Contexte factuel et examen des dossiers médicaux
[39] J’ai ajourné l’audience de l’appel à deux reprises, afin de permettre au requérant de se faire représenter par une avocate ou un avocat et d’obtenir les dossiers médicaux qui, selon lui, établiraient qu’il avait une invalidité grave à la fin de sa période minimale d’admissibilité.
[40] Malgré les deux ajournements et le délai supplémentaire accordé au requérant pour obtenir des dossiers après l’audience, relativement peu de documents servant d’éléments de preuve médicale ont été versés au dossier.
Chronologie générale
[41] Le requérant a déclaré avoir subi de nombreuses blessures au cours de sa vie, mais avoir peut-être omis de préciser à ses médecins à quel moment ses douleurs avaient commencé. Il affirme avoir des maux de dos depuis l’âge de six ans. Il avait alors été enseveli sous un fort de neige qui s’était effondré. Les secouristes ont tenté de le dégager, mais l’un d’eux l'a accidentellement frappé avec une pelle au niveau des vertèbres L5-S1. Il dit avoir des lésions vertébrales depuis l’âge de six ans.
[42] À 16 ans, le requérant s’est étiré des ligaments du genou en jouant au hockey. Après l’audience, il a écrit qu’il avait perdu connaissance à la suite de sports de contact, d’accidents de la route et d’autres accidents, ce qui a altéré sa mémoireNote de bas de page 24. Il a écrit qu’il avait également eu un accident du travail vers 1980, lorsqu’il avait été frappé à la colonne vertébrale par un gros morceau d’acier. Il a déposé une demande d’indemnisation des accidents du travail et a été en arrêt de travail pendant plusieurs mois après l’accident. Selon lui, cette blessure particulière représente sa plus grande difficultéNote de bas de page 25.

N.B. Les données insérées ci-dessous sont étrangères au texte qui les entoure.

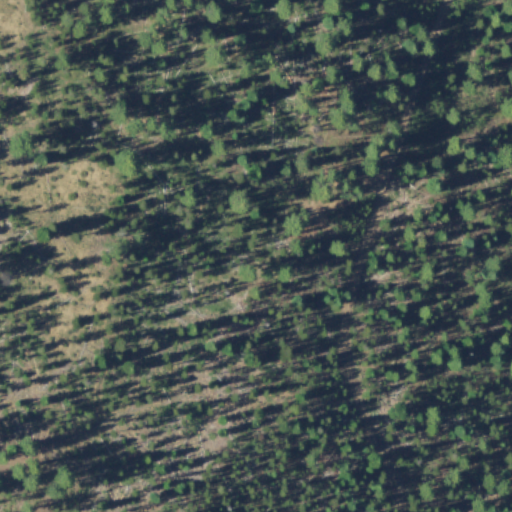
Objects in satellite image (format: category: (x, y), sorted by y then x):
road: (357, 252)
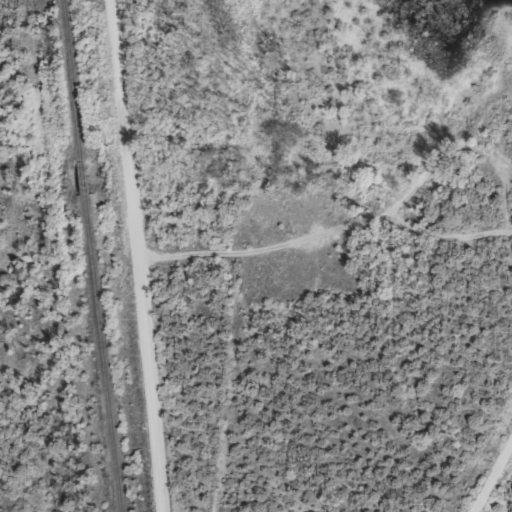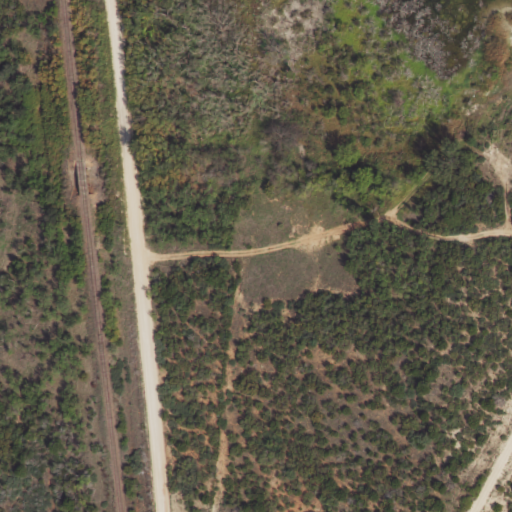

[43] Le requérant a aggravé l’état de son dos lors d’un accident de la route en 1987, pendant une tempête hivernale. Il a heurté le volant. Il s’est aussi blessé au cou. Il a déclaré avoir développé une lésion médullaire, une fracture par compression du limbe de la vertèbre L5 et de l’arthrite.
[44] Le requérant a de nouveau aggravé l’état de son dos en 1993Note de bas de page 26. Les examens diagnostiques effectués le 30 septembre 1999 ont révélé la présence d’un ostéophyte, mais aucun avis n’a été émis opinion quant à la portée de ces résultatsNote de bas de page 27. Il a suivi un traitementNote de bas de page 28.
[45] À l’audience devant la division générale, le requérant a déclaré que ses problèmes de santé ont commencé à s’aggraver quelques années après 2011, lorsque des problèmes sont apparus au niveau de son épauleNote de bas de page 29.
[46] Le requérant a déclaré que ses douleurs au dos s’étaient aggravées au fil du temps. Il affirme qu’il n’a constaté aucune amélioration de ses capacités fonctionnelles et qu’il est actuellement tout aussi limité dans ses activités qu’il l’était en 2013.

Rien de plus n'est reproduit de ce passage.